== Available records ==

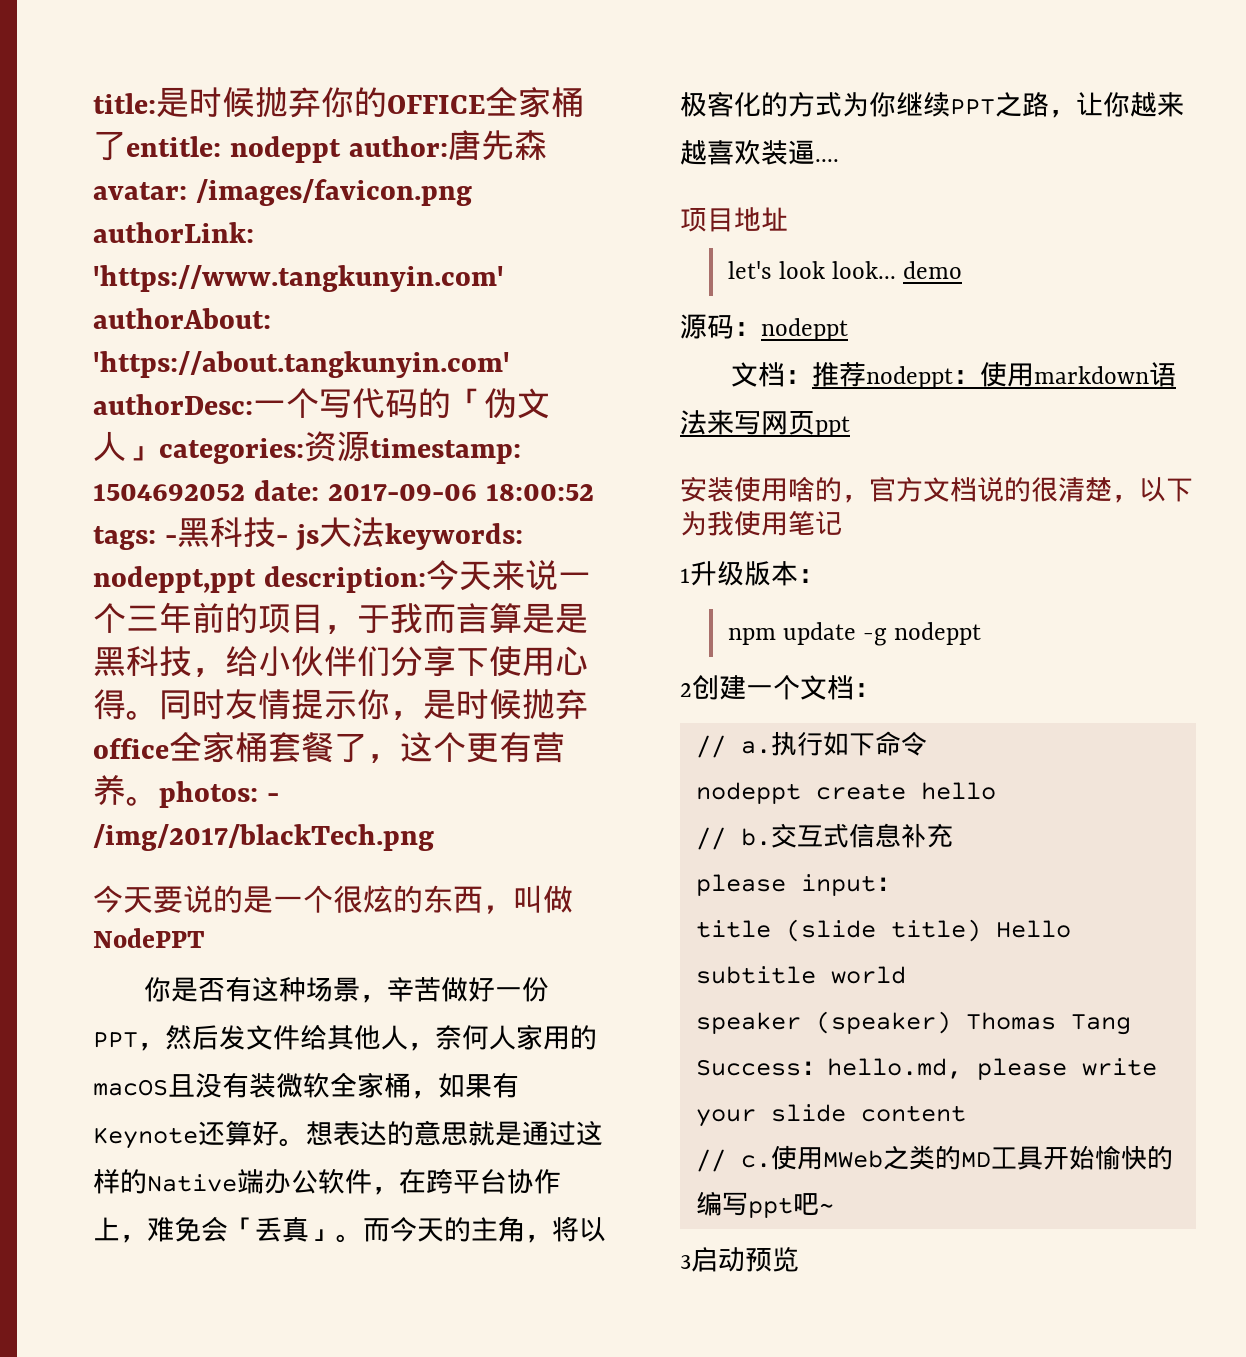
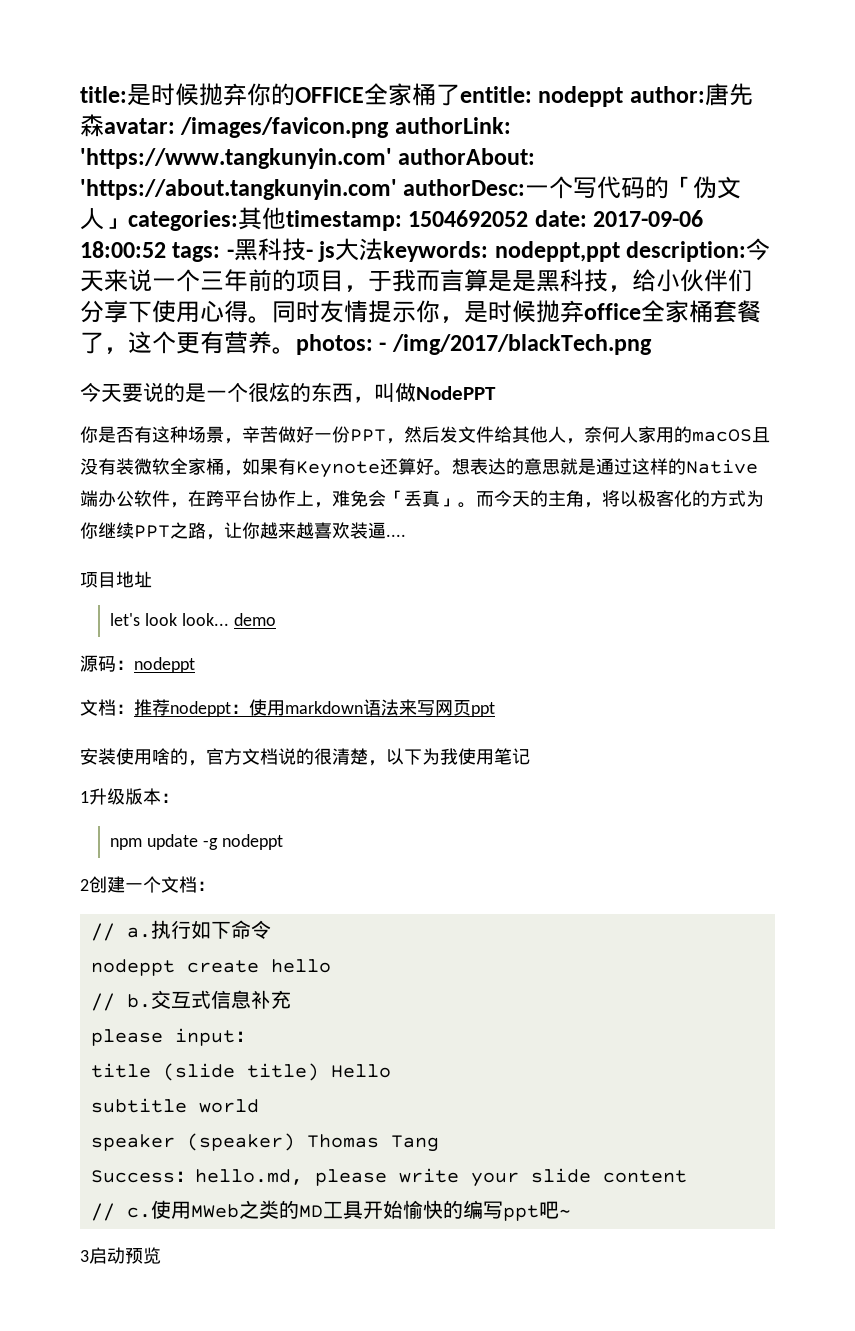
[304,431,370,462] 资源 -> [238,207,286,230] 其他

===
== Available records ==

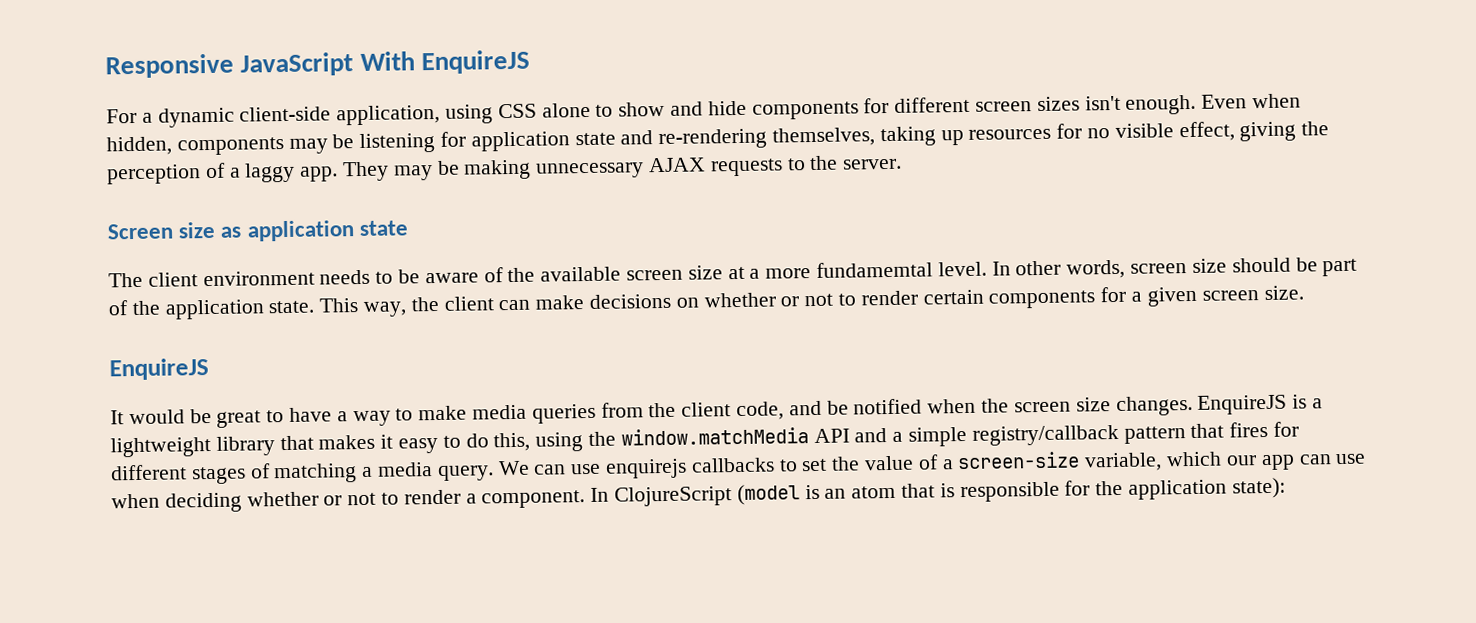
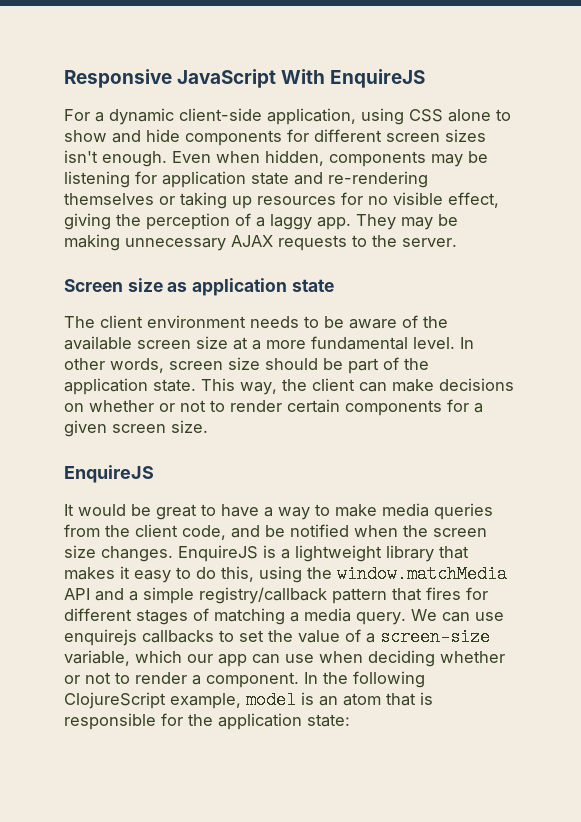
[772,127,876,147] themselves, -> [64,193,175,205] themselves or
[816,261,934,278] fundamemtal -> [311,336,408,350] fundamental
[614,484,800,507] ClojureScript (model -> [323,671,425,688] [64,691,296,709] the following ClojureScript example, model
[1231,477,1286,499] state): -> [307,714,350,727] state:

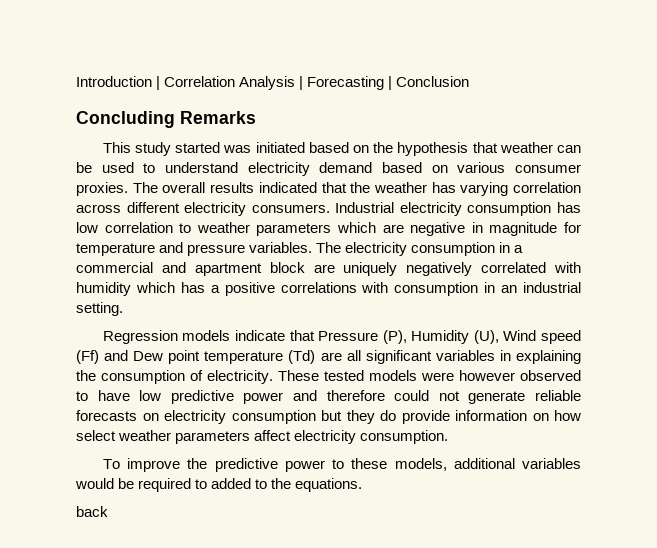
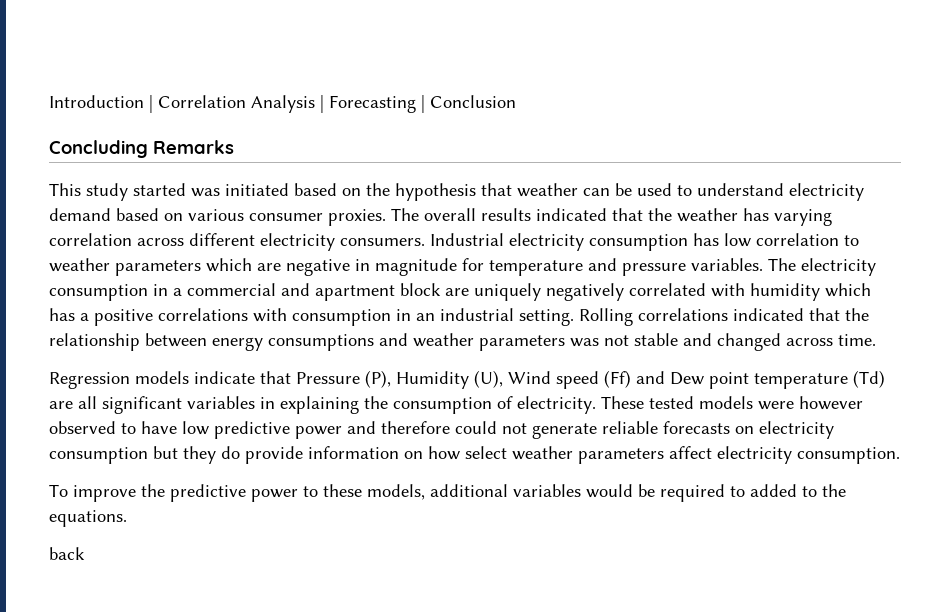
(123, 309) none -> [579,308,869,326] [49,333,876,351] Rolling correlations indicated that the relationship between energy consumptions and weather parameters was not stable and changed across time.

===

Work to complete -> Set down again, exactly, every line above from the one with "[772,127,876,147] themselves, ->" down to the one with "(123, 309) none", both ends included. No pictures, and nothing else.

Completed exercise ->
[772,127,876,147] themselves, -> [64,193,175,205] themselves or
[816,261,934,278] fundamemtal -> [311,336,408,350] fundamental
[614,484,800,507] ClojureScript (model -> [323,671,425,688] [64,691,296,709] the following ClojureScript example, model
[1231,477,1286,499] state): -> [307,714,350,727] state:

(123, 309) none -> [579,308,869,326] [49,333,876,351] Rolling correlations indicated that the relationship between energy consumptions and weather parameters was not stable and changed across time.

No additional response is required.